* **Task material**
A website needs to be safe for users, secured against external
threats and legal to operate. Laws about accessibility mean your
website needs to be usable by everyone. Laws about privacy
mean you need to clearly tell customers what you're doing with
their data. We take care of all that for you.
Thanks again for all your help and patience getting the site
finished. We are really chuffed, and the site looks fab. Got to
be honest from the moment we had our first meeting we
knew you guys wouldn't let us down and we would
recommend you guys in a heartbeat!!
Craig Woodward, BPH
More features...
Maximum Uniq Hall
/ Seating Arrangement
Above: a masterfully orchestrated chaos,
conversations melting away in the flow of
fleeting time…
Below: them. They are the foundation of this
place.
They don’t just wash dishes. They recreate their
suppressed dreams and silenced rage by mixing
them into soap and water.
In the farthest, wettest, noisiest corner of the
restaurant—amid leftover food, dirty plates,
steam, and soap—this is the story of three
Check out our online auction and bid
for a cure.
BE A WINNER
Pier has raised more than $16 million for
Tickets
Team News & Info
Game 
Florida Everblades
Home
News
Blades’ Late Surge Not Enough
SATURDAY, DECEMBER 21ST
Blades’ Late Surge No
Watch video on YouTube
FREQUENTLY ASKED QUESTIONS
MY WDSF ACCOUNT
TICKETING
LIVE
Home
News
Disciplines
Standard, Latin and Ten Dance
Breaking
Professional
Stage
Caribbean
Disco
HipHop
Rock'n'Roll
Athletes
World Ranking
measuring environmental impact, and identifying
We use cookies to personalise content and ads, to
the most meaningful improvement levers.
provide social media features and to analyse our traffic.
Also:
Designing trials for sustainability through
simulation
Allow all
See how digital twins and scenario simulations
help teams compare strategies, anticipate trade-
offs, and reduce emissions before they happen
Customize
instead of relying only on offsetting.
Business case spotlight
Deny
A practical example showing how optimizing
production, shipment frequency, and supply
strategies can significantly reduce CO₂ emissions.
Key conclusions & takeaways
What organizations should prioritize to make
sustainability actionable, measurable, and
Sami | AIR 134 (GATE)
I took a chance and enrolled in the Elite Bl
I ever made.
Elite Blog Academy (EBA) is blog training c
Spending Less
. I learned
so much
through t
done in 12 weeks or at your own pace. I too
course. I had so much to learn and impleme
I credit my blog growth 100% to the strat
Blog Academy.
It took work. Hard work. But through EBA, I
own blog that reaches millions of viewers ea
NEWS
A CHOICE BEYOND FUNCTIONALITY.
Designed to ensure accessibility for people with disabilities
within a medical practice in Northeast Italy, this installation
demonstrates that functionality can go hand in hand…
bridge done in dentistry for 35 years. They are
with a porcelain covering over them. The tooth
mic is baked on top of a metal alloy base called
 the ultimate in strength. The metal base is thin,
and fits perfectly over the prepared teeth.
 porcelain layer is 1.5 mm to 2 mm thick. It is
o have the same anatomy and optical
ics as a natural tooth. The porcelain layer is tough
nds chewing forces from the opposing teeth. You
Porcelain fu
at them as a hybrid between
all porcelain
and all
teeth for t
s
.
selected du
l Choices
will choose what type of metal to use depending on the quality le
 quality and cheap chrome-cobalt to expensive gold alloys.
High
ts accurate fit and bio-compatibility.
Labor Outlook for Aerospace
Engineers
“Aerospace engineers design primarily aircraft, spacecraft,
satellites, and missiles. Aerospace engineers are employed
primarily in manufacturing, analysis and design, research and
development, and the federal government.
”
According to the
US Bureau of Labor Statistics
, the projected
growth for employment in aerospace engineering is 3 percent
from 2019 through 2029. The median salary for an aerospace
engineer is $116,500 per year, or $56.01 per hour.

* **Task goal**
The required output is a copy of each line in the records where the string "this" occurs.

* **Problem solution**
Below: them. They are the foundation of this
steam, and soap—this is the story of three
within a medical practice in Northeast Italy, this installation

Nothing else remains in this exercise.